__REQUIREMENT__. Write every line of the material out exactly as shown.

__SUPPLIED MATERIAL__.
Start

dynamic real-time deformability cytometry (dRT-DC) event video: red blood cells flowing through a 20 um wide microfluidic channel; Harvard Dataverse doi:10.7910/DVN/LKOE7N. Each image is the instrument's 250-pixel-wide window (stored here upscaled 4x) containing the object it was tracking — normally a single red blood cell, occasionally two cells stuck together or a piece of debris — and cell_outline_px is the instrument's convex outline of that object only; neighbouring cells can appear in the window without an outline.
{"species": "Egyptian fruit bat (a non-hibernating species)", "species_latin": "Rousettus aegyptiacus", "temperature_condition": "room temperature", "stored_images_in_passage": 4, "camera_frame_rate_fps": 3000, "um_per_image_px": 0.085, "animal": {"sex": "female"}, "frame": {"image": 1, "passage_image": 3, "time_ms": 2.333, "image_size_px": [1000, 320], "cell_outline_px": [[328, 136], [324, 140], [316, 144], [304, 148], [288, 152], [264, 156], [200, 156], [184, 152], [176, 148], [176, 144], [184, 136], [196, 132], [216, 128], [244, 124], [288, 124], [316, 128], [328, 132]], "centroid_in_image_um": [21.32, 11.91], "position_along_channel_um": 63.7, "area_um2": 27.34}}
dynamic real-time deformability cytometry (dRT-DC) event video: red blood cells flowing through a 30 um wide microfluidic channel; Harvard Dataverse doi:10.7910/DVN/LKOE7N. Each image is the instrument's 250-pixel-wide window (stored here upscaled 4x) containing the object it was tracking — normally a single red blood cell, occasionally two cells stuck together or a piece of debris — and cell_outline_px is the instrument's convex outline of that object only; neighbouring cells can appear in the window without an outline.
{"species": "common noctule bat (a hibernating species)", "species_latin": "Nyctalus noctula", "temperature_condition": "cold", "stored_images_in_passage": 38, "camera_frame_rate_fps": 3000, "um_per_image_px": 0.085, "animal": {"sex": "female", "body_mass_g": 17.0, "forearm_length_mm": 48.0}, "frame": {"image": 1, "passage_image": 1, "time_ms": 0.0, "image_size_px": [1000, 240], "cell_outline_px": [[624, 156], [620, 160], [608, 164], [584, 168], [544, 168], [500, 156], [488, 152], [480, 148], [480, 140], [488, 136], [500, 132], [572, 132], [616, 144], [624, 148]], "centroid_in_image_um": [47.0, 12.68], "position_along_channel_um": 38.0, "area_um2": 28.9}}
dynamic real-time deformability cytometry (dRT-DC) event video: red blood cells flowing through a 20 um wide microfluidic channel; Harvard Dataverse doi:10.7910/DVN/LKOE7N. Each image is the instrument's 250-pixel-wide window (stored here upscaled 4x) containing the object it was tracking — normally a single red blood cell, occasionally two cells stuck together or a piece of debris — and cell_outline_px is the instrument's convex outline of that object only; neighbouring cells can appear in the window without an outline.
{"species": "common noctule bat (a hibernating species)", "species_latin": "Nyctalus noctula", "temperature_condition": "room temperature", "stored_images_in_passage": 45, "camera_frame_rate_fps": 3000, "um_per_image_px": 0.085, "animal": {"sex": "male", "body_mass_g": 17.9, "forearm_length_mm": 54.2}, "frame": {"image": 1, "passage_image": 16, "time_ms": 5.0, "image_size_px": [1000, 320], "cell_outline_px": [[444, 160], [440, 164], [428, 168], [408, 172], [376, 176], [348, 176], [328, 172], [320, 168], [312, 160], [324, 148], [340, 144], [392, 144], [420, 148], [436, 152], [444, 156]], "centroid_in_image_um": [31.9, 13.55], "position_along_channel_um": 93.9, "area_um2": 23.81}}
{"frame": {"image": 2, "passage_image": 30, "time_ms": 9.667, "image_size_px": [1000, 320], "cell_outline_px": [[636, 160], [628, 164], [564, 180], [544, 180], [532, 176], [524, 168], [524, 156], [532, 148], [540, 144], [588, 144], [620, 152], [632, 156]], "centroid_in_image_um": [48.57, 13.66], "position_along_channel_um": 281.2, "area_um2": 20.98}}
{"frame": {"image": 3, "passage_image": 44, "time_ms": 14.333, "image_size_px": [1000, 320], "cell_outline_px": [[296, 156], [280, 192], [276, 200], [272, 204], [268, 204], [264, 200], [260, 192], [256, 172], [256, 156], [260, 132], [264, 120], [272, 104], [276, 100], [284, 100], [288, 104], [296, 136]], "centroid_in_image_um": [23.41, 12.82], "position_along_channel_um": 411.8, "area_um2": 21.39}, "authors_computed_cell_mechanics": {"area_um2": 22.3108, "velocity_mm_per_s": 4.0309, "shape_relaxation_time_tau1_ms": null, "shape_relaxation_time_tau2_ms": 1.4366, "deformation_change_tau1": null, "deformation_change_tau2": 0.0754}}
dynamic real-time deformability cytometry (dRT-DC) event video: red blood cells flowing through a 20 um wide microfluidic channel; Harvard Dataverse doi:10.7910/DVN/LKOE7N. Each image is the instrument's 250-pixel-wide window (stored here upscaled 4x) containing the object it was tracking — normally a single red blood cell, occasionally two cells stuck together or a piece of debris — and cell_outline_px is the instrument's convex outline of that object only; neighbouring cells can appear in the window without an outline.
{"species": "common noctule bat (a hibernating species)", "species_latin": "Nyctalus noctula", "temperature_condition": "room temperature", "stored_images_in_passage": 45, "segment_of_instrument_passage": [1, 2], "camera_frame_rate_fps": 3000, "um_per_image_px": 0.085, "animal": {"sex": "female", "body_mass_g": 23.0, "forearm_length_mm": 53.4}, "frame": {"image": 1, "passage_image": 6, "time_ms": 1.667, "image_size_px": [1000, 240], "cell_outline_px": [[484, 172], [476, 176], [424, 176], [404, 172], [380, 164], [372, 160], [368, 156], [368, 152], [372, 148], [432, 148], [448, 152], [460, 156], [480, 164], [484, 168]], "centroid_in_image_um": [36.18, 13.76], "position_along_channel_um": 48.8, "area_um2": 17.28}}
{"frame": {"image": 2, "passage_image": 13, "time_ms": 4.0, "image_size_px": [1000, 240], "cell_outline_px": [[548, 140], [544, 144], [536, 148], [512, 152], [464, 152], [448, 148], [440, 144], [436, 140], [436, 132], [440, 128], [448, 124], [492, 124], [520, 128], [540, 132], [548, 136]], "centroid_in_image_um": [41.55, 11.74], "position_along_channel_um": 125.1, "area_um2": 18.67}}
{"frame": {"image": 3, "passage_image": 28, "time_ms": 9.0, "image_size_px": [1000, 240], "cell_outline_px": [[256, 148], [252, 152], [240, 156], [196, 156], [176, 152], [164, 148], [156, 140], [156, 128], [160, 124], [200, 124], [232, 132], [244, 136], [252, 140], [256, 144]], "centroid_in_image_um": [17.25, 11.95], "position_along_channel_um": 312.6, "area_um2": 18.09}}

End

__EXERCISE RESULT__.
dynamic real-time deformability cytometry (dRT-DC) event video: red blood cells flowing through a 20 um wide microfluidic channel; Harvard Dataverse doi:10.7910/DVN/LKOE7N. Each image is the instrument's 250-pixel-wide window (stored here upscaled 4x) containing the object it was tracking — normally a single red blood cell, occasionally two cells stuck together or a piece of debris — and cell_outline_px is the instrument's convex outline of that object only; neighbouring cells can appear in the window without an outline.
{"species": "Egyptian fruit bat (a non-hibernating species)", "species_latin": "Rousettus aegyptiacus", "temperature_condition": "room temperature", "stored_images_in_passage": 4, "camera_frame_rate_fps": 3000, "um_per_image_px": 0.085, "animal": {"sex": "female"}, "frame": {"image": 1, "passage_image": 3, "time_ms": 2.333, "image_size_px": [1000, 320], "cell_outline_px": [[328, 136], [324, 140], [316, 144], [304, 148], [288, 152], [264, 156], [200, 156], [184, 152], [176, 148], [176, 144], [184, 136], [196, 132], [216, 128], [244, 124], [288, 124], [316, 128], [328, 132]], "centroid_in_image_um": [21.32, 11.91], "position_along_channel_um": 63.7, "area_um2": 27.34}}
dynamic real-time deformability cytometry (dRT-DC) event video: red blood cells flowing through a 30 um wide microfluidic channel; Harvard Dataverse doi:10.7910/DVN/LKOE7N. Each image is the instrument's 250-pixel-wide window (stored here upscaled 4x) containing the object it was tracking — normally a single red blood cell, occasionally two cells stuck together or a piece of debris — and cell_outline_px is the instrument's convex outline of that object only; neighbouring cells can appear in the window without an outline.
{"species": "common noctule bat (a hibernating species)", "species_latin": "Nyctalus noctula", "temperature_condition": "cold", "stored_images_in_passage": 38, "camera_frame_rate_fps": 3000, "um_per_image_px": 0.085, "animal": {"sex": "female", "body_mass_g": 17.0, "forearm_length_mm": 48.0}, "frame": {"image": 1, "passage_image": 1, "time_ms": 0.0, "image_size_px": [1000, 240], "cell_outline_px": [[624, 156], [620, 160], [608, 164], [584, 168], [544, 168], [500, 156], [488, 152], [480, 148], [480, 140], [488, 136], [500, 132], [572, 132], [616, 144], [624, 148]], "centroid_in_image_um": [47.0, 12.68], "position_along_channel_um": 38.0, "area_um2": 28.9}}
dynamic real-time deformability cytometry (dRT-DC) event video: red blood cells flowing through a 20 um wide microfluidic channel; Harvard Dataverse doi:10.7910/DVN/LKOE7N. Each image is the instrument's 250-pixel-wide window (stored here upscaled 4x) containing the object it was tracking — normally a single red blood cell, occasionally two cells stuck together or a piece of debris — and cell_outline_px is the instrument's convex outline of that object only; neighbouring cells can appear in the window without an outline.
{"species": "common noctule bat (a hibernating species)", "species_latin": "Nyctalus noctula", "temperature_condition": "room temperature", "stored_images_in_passage": 45, "camera_frame_rate_fps": 3000, "um_per_image_px": 0.085, "animal": {"sex": "male", "body_mass_g": 17.9, "forearm_length_mm": 54.2}, "frame": {"image": 1, "passage_image": 16, "time_ms": 5.0, "image_size_px": [1000, 320], "cell_outline_px": [[444, 160], [440, 164], [428, 168], [408, 172], [376, 176], [348, 176], [328, 172], [320, 168], [312, 160], [324, 148], [340, 144], [392, 144], [420, 148], [436, 152], [444, 156]], "centroid_in_image_um": [31.9, 13.55], "position_along_channel_um": 93.9, "area_um2": 23.81}}
{"frame": {"image": 2, "passage_image": 30, "time_ms": 9.667, "image_size_px": [1000, 320], "cell_outline_px": [[636, 160], [628, 164], [564, 180], [544, 180], [532, 176], [524, 168], [524, 156], [532, 148], [540, 144], [588, 144], [620, 152], [632, 156]], "centroid_in_image_um": [48.57, 13.66], "position_along_channel_um": 281.2, "area_um2": 20.98}}
{"frame": {"image": 3, "passage_image": 44, "time_ms": 14.333, "image_size_px": [1000, 320], "cell_outline_px": [[296, 156], [280, 192], [276, 200], [272, 204], [268, 204], [264, 200], [260, 192], [256, 172], [256, 156], [260, 132], [264, 120], [272, 104], [276, 100], [284, 100], [288, 104], [296, 136]], "centroid_in_image_um": [23.41, 12.82], "position_along_channel_um": 411.8, "area_um2": 21.39}, "authors_computed_cell_mechanics": {"area_um2": 22.3108, "velocity_mm_per_s": 4.0309, "shape_relaxation_time_tau1_ms": null, "shape_relaxation_time_tau2_ms": 1.4366, "deformation_change_tau1": null, "deformation_change_tau2": 0.0754}}
dynamic real-time deformability cytometry (dRT-DC) event video: red blood cells flowing through a 20 um wide microfluidic channel; Harvard Dataverse doi:10.7910/DVN/LKOE7N. Each image is the instrument's 250-pixel-wide window (stored here upscaled 4x) containing the object it was tracking — normally a single red blood cell, occasionally two cells stuck together or a piece of debris — and cell_outline_px is the instrument's convex outline of that object only; neighbouring cells can appear in the window without an outline.
{"species": "common noctule bat (a hibernating species)", "species_latin": "Nyctalus noctula", "temperature_condition": "room temperature", "stored_images_in_passage": 45, "segment_of_instrument_passage": [1, 2], "camera_frame_rate_fps": 3000, "um_per_image_px": 0.085, "animal": {"sex": "female", "body_mass_g": 23.0, "forearm_length_mm": 53.4}, "frame": {"image": 1, "passage_image": 6, "time_ms": 1.667, "image_size_px": [1000, 240], "cell_outline_px": [[484, 172], [476, 176], [424, 176], [404, 172], [380, 164], [372, 160], [368, 156], [368, 152], [372, 148], [432, 148], [448, 152], [460, 156], [480, 164], [484, 168]], "centroid_in_image_um": [36.18, 13.76], "position_along_channel_um": 48.8, "area_um2": 17.28}}
{"frame": {"image": 2, "passage_image": 13, "time_ms": 4.0, "image_size_px": [1000, 240], "cell_outline_px": [[548, 140], [544, 144], [536, 148], [512, 152], [464, 152], [448, 148], [440, 144], [436, 140], [436, 132], [440, 128], [448, 124], [492, 124], [520, 128], [540, 132], [548, 136]], "centroid_in_image_um": [41.55, 11.74], "position_along_channel_um": 125.1, "area_um2": 18.67}}
{"frame": {"image": 3, "passage_image": 28, "time_ms": 9.0, "image_size_px": [1000, 240], "cell_outline_px": [[256, 148], [252, 152], [240, 156], [196, 156], [176, 152], [164, 148], [156, 140], [156, 128], [160, 124], [200, 124], [232, 132], [244, 136], [252, 140], [256, 144]], "centroid_in_image_um": [17.25, 11.95], "position_along_channel_um": 312.6, "area_um2": 18.09}}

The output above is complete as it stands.